GIVEN RECORDS.

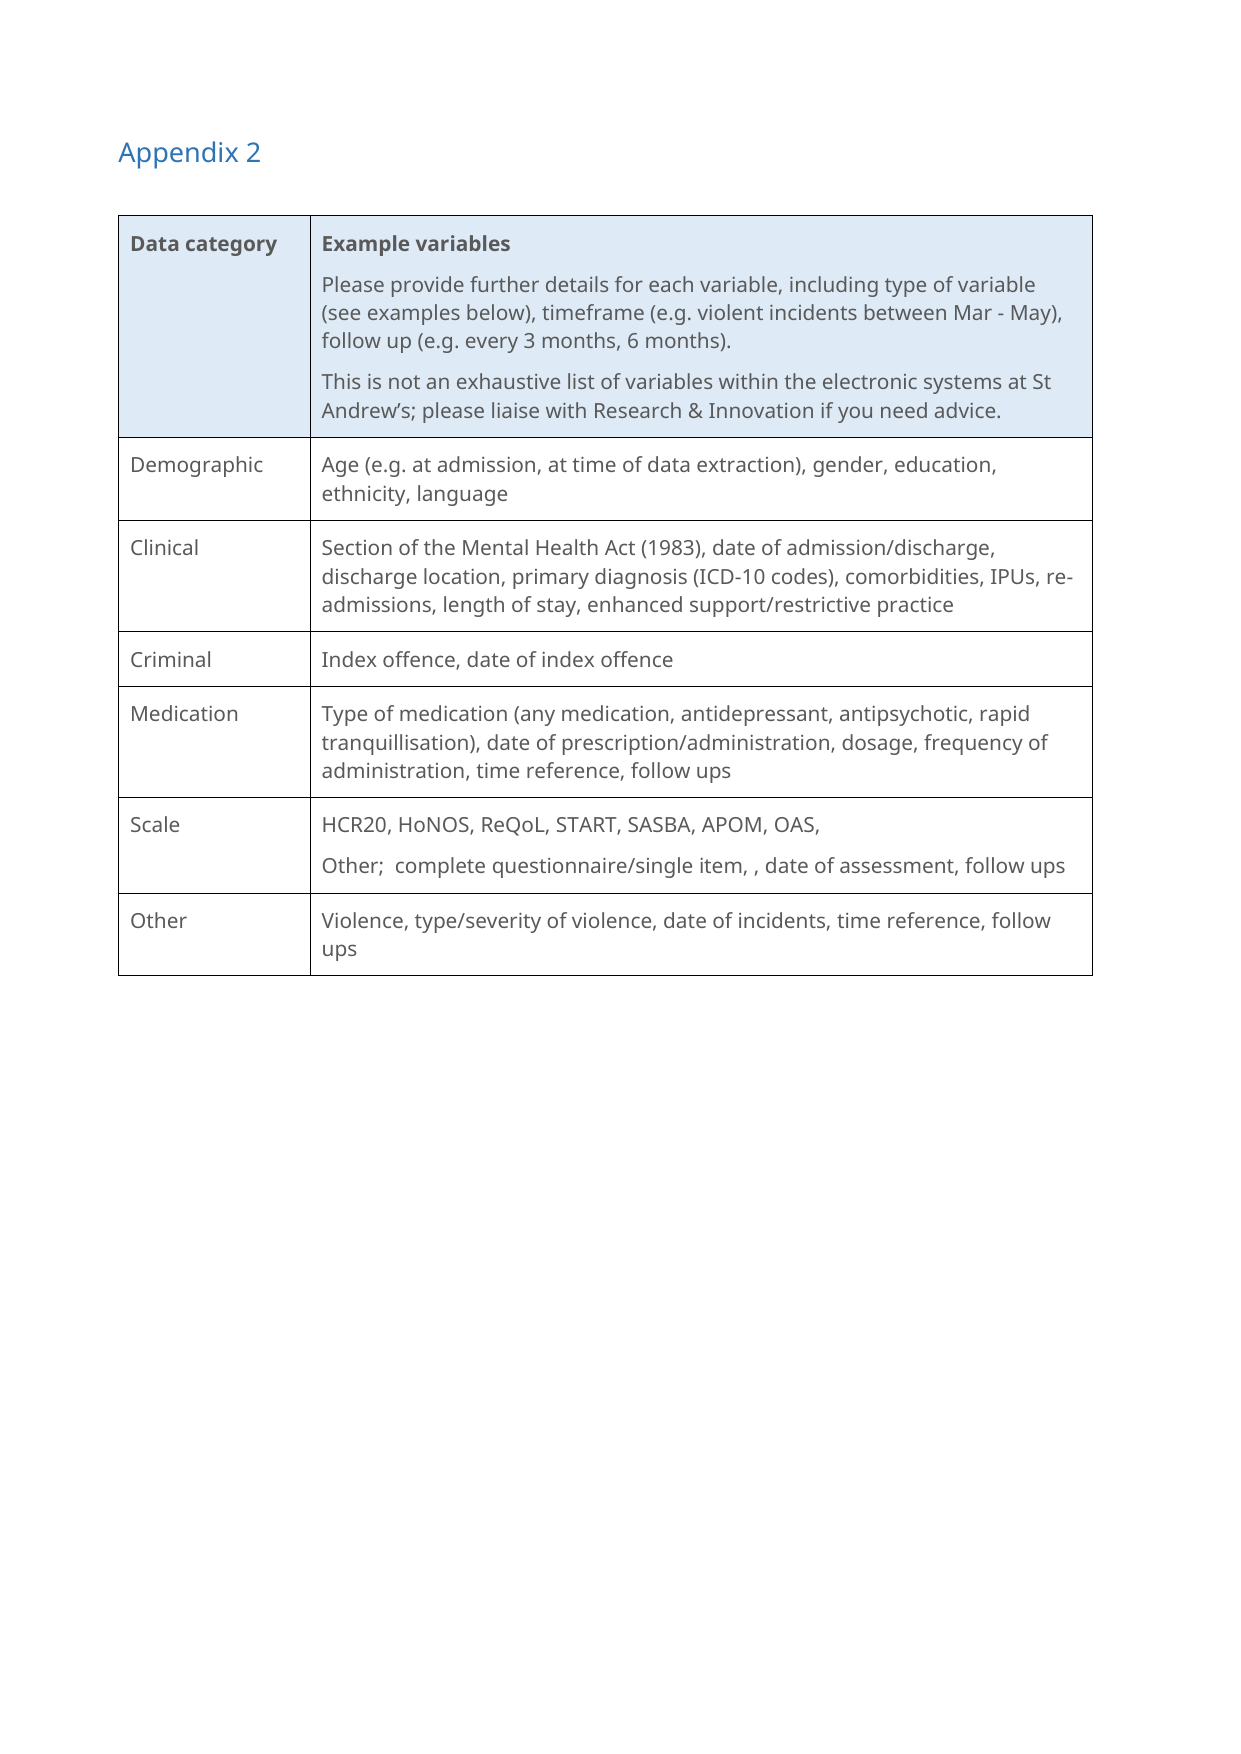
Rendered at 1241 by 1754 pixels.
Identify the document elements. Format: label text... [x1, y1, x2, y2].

table_header Data category [119, 216, 310, 437]
table_cell Clinical [119, 521, 310, 631]
table_cell Index offence, date of index offence [311, 632, 1092, 686]
table_header Example variables Please provide further details for each variable, including type of variable (see examples below), timeframe (e.g. violent incidents between Mar - May), follow up (e.g. every 3 months, 6 months). This is not an exhaustive list of variables within the electronic systems at St Andrew’s; please liaise with Research & Innovation if you need advice. [311, 216, 1092, 437]
text Appendix 2 [118, 133, 1146, 170]
table_cell Criminal [119, 632, 310, 686]
table_cell Section of the Mental Health Act (1983), date of admission/discharge, discharge location, primary diagnosis (ICD-10 codes), comorbidities, IPUs, re-admissions, length of stay, enhanced support/restrictive practice [311, 521, 1092, 631]
table_cell Medication [119, 687, 310, 797]
table_cell Other [119, 894, 310, 975]
table_cell Type of medication (any medication, antidepressant, antipsychotic, rapid tranquillisation), date of prescription/administration, dosage, frequency of administration, time reference, follow ups [311, 687, 1092, 797]
table_cell Violence, type/severity of violence, date of incidents, time reference, follow ups [311, 894, 1092, 975]
table_cell Age (e.g. at admission, at time of data extraction), gender, education, ethnicity, language [311, 438, 1092, 520]
table_cell HCR20, HoNOS, ReQoL, START, SASBA, APOM, OAS, Other; complete questionnaire/single item, , date of assessment, follow ups [311, 798, 1092, 892]
table_cell Scale [119, 798, 310, 892]
table_cell Demographic [119, 438, 310, 520]
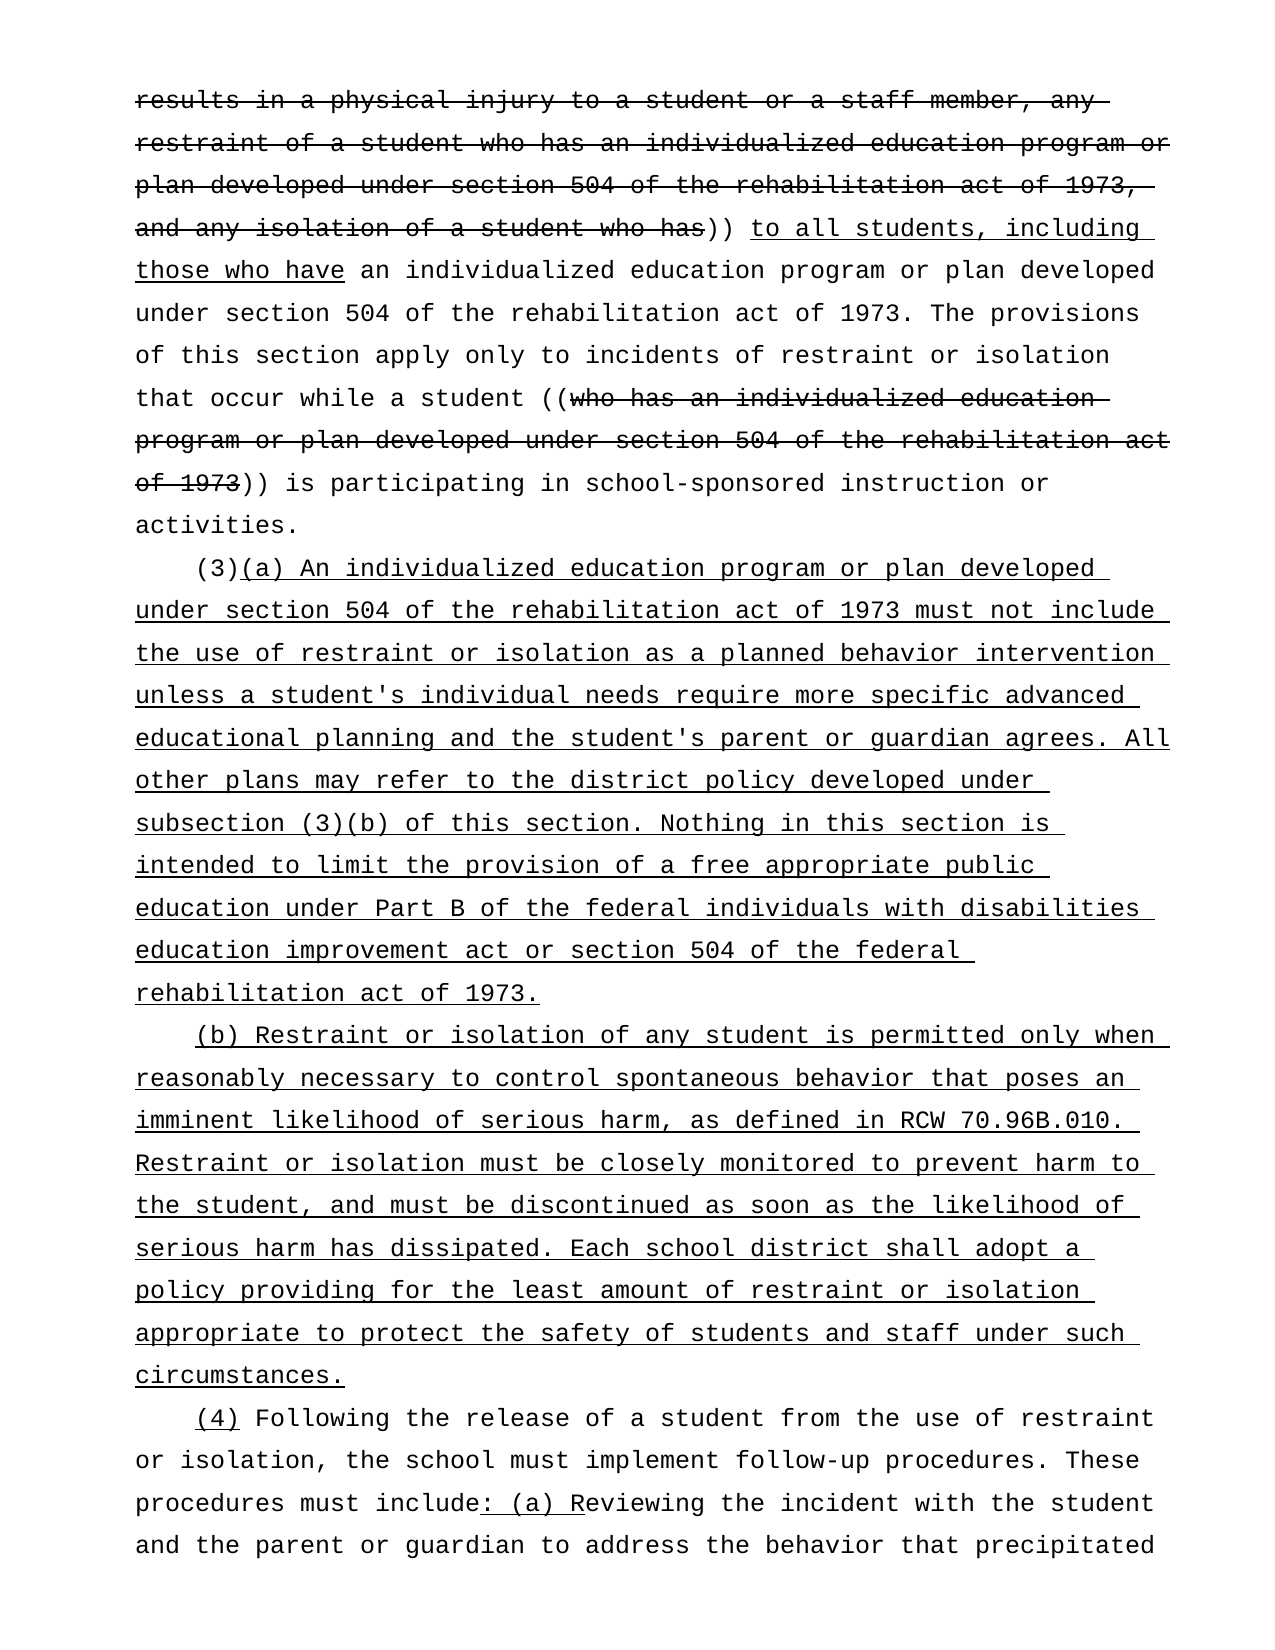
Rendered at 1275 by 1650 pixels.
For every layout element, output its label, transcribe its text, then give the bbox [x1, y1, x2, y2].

text (2) The provisions of this section apply ((only to any restraint of a student who has an individualized education program or plan developed under section 504 of the rehabilitation act of 1973 that results in a physical injury to a student or a staff member, any restraint of a student who has an individualized education program or plan developed under section 504 of the rehabilitation act of 1973, and any isolation of a student who has)) to all students, including those who have an individualized education program or plan developed under section 504 of the rehabilitation act of 1973. The provisions of this section apply only to incidents of restraint or isolation that occur while a student ((who has an individualized education program or plan developed under section 504 of the rehabilitation act of 1973)) is participating in school-sponsored instruction or activities. [135, 146, 1170, 441]
text (3)(a) An individualized education program or plan developed under section 504 of the rehabilitation act of 1973 must not include the use of restraint or isolation as a planned behavior intervention unless a student's individual needs require more specific advanced educational planning and the student's parent or guardian agrees. All other plans may refer to the district policy developed under subsection (3)(b) of this section. Nothing in this section is intended to limit the provision of a free appropriate public education under Part B of the federal individuals with disabilities education improvement act or section 504 of the federal rehabilitation act of 1973. [135, 665, 1170, 749]
text (3)(a) An individualized education program or plan developed under section 504 of the rehabilitation act of 1973 must not include the use of restraint or isolation as a planned behavior intervention unless a student's individual needs require more specific advanced educational planning and the student's parent or guardian agrees. All other plans may refer to the district policy developed under subsection (3)(b) of this section. Nothing in this section is intended to limit the provision of a free appropriate public education under Part B of the federal individuals with disabilities education improvement act or section 504 of the federal rehabilitation act of 1973. [135, 542, 1170, 621]
text (3)(a) An individualized education program or plan developed under section 504 of the rehabilitation act of 1973 must not include the use of restraint or isolation as a planned behavior intervention unless a student's individual needs require more specific advanced educational planning and the student's parent or guardian agrees. All other plans may refer to the district policy developed under subsection (3)(b) of this section. Nothing in this section is intended to limit the provision of a free appropriate public education under Part B of the federal individuals with disabilities education improvement act or section 504 of the federal rehabilitation act of 1973. [135, 623, 1170, 664]
text (3)(a) An individualized education program or plan developed under section 504 of the rehabilitation act of 1973 must not include the use of restraint or isolation as a planned behavior intervention unless a student's individual needs require more specific advanced educational planning and the student's parent or guardian agrees. All other plans may refer to the district policy developed under subsection (3)(b) of this section. Nothing in this section is intended to limit the provision of a free appropriate public education under Part B of the federal individuals with disabilities education improvement act or section 504 of the federal rehabilitation act of 1973. [135, 750, 1170, 1010]
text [135, 75, 1170, 144]
text (b) Restraint or isolation of any student is permitted only when reasonably necessary to control spontaneous behavior that poses an imminent likelihood of serious harm, as defined in RCW 70.96B.010. Restraint or isolation must be closely monitored to prevent harm to the student, and must be discontinued as soon as the likelihood of serious harm has dissipated. Each school district shall adopt a policy providing for the least amount of restraint or isolation appropriate to protect the safety of students and staff under such circumstances. [135, 1010, 1170, 1392]
text (2) The provisions of this section apply ((only to any restraint of a student who has an individualized education program or plan developed under section 504 of the rehabilitation act of 1973 that results in a physical injury to a student or a staff member, any restraint of a student who has an individualized education program or plan developed under section 504 of the rehabilitation act of 1973, and any isolation of a student who has)) to all students, including those who have an individualized education program or plan developed under section 504 of the rehabilitation act of 1973. The provisions of this section apply only to incidents of restraint or isolation that occur while a student ((who has an individualized education program or plan developed under section 504 of the rehabilitation act of 1973)) is participating in school-sponsored instruction or activities. [135, 443, 1170, 542]
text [135, 1392, 1170, 1562]
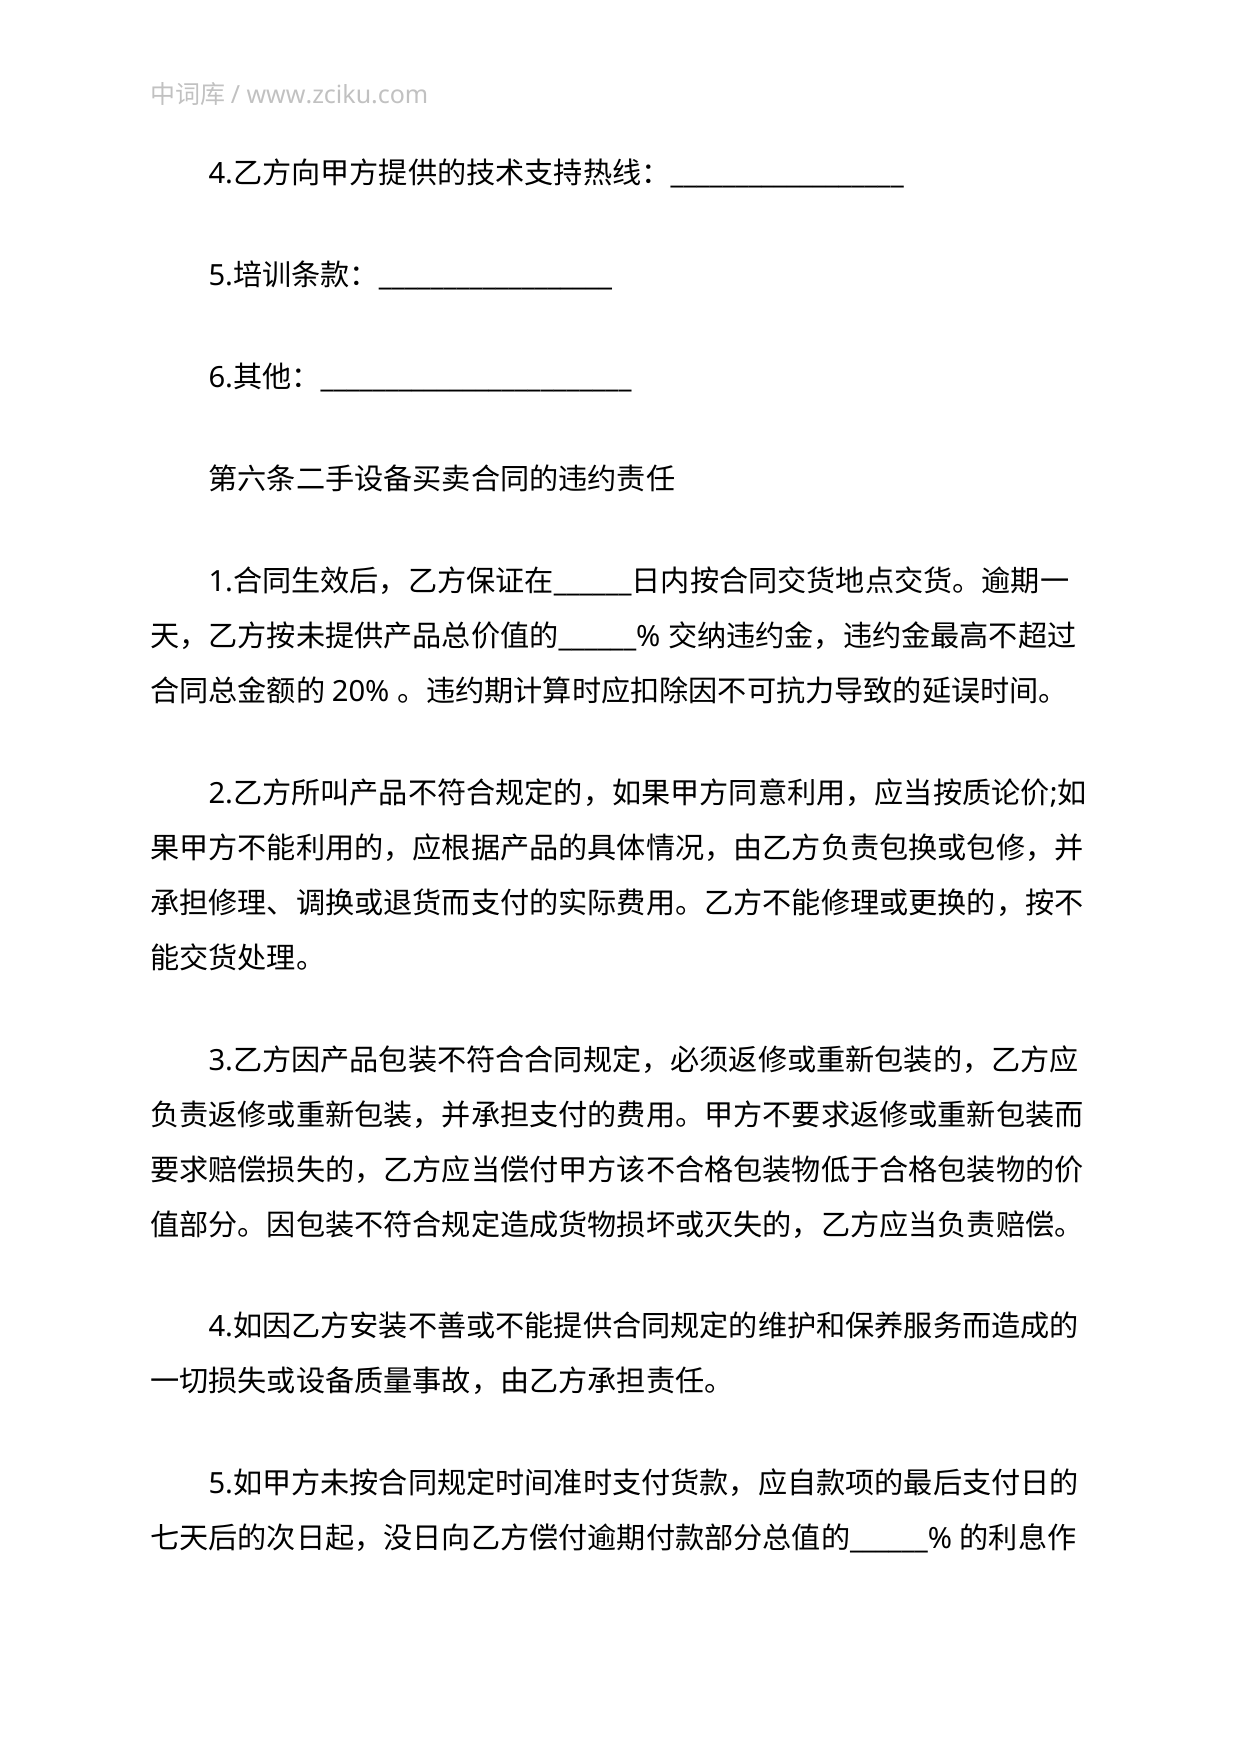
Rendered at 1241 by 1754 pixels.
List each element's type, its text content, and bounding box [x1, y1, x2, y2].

YOUR OBJECTIVE.
Copy each line in the entries above where "admission" turns up.

OUTPUT FOR THIS TASK.
table_cell Section of the Mental Health Act (1983), date of admission/discharge, discharge location, primary diagnosis (ICD-10 codes), comorbidities, IPUs, re-admissions, length of stay, enhanced support/restrictive practice [311, 521, 1092, 631]
table_cell Age (e.g. at admission, at time of data extraction), gender, education, ethnicity, language [311, 438, 1092, 520]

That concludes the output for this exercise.